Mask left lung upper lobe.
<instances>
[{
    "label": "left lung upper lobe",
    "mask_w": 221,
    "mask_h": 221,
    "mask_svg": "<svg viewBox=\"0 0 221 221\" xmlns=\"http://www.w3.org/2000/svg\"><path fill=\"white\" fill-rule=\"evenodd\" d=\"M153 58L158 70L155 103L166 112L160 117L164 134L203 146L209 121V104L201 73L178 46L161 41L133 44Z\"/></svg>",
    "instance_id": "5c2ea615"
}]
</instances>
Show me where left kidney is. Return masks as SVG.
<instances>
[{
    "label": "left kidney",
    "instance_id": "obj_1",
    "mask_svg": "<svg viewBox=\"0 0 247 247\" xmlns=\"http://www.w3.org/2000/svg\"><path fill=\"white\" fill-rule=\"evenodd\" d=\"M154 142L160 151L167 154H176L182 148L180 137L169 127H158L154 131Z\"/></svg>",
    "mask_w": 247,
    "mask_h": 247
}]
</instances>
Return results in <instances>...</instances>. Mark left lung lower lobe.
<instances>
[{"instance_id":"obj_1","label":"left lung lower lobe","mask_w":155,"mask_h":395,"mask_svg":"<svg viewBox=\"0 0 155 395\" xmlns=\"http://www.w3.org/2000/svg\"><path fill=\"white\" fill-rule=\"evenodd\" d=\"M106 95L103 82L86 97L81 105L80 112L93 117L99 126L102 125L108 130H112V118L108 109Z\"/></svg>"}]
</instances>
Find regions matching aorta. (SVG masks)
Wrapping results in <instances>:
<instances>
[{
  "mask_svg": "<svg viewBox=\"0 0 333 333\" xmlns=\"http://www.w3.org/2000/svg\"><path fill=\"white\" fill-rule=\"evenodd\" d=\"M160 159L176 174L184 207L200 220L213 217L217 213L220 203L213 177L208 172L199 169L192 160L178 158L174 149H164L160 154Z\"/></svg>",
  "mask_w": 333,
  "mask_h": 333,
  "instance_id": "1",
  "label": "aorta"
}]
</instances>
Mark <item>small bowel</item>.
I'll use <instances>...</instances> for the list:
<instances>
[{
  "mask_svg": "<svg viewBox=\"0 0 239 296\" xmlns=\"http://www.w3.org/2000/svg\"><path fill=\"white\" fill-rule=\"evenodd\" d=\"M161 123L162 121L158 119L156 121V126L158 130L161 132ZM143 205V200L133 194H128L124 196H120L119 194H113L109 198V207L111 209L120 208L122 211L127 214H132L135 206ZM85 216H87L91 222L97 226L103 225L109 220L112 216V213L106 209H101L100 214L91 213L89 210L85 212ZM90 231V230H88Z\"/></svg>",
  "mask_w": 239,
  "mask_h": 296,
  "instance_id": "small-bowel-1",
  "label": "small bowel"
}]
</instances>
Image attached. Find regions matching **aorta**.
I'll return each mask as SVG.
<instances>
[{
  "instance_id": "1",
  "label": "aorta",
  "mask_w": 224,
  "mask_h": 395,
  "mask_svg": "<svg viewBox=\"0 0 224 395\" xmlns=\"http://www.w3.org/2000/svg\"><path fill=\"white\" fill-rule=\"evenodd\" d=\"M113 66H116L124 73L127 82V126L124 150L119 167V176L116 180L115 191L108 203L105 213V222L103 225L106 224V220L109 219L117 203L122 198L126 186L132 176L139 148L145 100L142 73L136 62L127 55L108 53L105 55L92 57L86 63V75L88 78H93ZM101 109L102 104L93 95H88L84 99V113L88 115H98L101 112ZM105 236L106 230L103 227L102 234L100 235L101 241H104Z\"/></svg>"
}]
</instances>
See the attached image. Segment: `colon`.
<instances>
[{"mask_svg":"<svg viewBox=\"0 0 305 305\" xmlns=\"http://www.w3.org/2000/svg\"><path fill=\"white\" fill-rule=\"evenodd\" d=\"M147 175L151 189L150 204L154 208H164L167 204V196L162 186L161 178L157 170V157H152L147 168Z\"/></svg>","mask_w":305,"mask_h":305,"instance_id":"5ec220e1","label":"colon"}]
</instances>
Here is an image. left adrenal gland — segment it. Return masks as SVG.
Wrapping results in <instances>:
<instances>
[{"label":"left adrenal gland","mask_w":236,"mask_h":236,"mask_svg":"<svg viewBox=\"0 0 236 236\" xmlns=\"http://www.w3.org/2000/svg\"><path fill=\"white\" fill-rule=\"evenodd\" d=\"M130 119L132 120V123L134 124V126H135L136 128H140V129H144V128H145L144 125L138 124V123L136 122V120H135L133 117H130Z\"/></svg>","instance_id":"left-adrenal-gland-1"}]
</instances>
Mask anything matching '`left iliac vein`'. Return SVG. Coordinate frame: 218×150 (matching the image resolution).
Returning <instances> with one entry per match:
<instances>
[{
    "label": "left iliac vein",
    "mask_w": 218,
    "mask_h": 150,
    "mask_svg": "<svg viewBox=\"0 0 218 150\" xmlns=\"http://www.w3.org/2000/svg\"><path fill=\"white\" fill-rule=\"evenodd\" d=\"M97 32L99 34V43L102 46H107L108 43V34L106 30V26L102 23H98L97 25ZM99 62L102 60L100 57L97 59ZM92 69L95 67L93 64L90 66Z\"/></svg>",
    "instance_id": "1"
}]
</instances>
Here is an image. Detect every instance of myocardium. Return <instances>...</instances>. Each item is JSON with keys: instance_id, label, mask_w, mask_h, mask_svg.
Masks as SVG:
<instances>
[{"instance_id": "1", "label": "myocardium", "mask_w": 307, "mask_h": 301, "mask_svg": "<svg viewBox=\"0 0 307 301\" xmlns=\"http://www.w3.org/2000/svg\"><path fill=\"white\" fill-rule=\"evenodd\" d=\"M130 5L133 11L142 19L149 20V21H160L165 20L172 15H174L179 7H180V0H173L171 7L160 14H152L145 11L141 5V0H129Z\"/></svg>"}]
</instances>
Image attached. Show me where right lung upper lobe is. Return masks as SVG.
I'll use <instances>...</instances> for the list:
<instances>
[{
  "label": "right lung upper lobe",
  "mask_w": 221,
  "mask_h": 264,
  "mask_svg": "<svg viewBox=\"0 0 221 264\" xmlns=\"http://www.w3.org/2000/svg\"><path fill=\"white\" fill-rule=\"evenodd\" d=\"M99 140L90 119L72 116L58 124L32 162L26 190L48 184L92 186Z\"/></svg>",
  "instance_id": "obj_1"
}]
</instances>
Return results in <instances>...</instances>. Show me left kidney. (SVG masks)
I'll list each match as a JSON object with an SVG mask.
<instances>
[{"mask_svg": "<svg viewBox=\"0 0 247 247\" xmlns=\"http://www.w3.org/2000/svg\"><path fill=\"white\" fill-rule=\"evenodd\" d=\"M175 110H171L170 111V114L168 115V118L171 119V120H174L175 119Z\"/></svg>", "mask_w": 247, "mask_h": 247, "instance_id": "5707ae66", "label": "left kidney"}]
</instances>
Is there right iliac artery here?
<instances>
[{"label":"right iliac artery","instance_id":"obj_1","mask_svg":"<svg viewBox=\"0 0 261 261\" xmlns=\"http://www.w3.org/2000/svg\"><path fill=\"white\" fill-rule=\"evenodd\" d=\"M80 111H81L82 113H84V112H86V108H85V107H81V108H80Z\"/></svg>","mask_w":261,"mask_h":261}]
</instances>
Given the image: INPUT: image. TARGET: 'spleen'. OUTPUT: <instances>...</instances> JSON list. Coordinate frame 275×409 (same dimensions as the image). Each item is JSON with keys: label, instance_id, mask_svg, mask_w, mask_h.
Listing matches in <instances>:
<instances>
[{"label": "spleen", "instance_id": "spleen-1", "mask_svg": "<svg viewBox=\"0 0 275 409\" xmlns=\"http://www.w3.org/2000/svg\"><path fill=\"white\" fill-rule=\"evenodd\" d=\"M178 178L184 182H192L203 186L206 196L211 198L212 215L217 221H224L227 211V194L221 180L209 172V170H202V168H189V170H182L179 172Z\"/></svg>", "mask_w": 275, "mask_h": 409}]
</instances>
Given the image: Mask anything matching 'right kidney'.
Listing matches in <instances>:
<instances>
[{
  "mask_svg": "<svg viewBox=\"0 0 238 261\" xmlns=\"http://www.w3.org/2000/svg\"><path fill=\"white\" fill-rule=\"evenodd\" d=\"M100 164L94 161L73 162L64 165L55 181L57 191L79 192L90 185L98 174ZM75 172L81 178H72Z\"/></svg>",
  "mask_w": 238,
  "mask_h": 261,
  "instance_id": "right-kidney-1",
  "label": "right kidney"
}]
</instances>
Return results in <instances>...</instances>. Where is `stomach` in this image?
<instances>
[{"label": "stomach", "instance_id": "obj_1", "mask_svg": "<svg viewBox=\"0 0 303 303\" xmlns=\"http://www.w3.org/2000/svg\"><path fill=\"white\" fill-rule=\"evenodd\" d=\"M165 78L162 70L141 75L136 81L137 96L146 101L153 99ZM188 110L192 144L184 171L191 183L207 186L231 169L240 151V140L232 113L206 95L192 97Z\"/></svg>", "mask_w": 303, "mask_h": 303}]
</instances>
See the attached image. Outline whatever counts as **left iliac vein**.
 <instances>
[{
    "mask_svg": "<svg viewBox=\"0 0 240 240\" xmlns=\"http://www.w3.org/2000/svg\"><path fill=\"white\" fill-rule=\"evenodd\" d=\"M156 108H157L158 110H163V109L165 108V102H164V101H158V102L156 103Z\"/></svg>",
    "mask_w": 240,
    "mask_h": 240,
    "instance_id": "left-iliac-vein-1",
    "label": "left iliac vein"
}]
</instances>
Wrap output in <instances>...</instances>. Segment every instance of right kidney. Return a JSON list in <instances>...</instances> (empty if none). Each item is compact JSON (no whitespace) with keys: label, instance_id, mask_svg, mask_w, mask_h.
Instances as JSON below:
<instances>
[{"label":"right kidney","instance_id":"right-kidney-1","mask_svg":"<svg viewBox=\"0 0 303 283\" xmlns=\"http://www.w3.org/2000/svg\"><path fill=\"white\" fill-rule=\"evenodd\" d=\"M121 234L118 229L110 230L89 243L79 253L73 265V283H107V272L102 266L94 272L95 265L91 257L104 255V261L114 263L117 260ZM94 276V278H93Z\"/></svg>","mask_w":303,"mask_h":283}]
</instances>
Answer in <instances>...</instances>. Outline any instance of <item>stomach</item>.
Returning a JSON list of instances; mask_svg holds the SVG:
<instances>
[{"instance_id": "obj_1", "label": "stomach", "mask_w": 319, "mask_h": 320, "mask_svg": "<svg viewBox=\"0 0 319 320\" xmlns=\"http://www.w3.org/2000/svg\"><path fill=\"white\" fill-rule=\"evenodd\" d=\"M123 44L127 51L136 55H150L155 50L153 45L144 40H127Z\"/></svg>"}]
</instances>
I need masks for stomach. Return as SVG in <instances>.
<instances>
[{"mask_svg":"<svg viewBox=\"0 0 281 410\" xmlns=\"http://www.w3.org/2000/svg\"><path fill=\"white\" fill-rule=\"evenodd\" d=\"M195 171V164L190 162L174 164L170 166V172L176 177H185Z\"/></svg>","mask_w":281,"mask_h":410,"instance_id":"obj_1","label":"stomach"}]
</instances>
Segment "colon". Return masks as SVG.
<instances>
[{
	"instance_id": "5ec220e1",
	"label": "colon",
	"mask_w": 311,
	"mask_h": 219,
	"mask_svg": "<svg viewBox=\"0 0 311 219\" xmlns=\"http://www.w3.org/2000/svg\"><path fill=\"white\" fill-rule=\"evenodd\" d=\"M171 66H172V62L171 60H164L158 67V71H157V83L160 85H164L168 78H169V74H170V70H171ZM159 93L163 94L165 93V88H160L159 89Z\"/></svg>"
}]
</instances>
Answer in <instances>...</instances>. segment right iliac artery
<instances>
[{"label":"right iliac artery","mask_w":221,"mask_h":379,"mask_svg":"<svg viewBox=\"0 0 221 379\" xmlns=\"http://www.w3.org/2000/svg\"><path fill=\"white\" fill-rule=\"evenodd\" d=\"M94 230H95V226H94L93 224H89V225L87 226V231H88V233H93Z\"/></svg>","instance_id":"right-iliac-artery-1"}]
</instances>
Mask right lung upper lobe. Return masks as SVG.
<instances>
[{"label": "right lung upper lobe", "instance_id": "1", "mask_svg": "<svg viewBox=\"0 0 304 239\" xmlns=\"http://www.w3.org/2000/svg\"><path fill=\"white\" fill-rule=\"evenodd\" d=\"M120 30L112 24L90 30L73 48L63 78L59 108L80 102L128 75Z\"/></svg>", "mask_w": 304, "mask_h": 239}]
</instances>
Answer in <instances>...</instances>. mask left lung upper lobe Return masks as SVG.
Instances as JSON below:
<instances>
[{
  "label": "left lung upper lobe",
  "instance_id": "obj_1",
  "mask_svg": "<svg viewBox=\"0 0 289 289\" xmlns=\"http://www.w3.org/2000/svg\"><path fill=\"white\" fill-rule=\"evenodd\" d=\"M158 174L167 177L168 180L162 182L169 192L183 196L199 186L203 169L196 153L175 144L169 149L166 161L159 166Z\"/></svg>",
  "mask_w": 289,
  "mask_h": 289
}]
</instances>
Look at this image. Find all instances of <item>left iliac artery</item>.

--

• [GOAL]:
Report each line of the listing above that contains the word "Show".

• [REPLY TO THE EXERCISE]:
Show me where left kidney is. Return masks as SVG.
Image attached. Show me where right lung upper lobe is. Return masks as SVG.
Return results in <instances>...</instances>. Show me left kidney. (SVG masks)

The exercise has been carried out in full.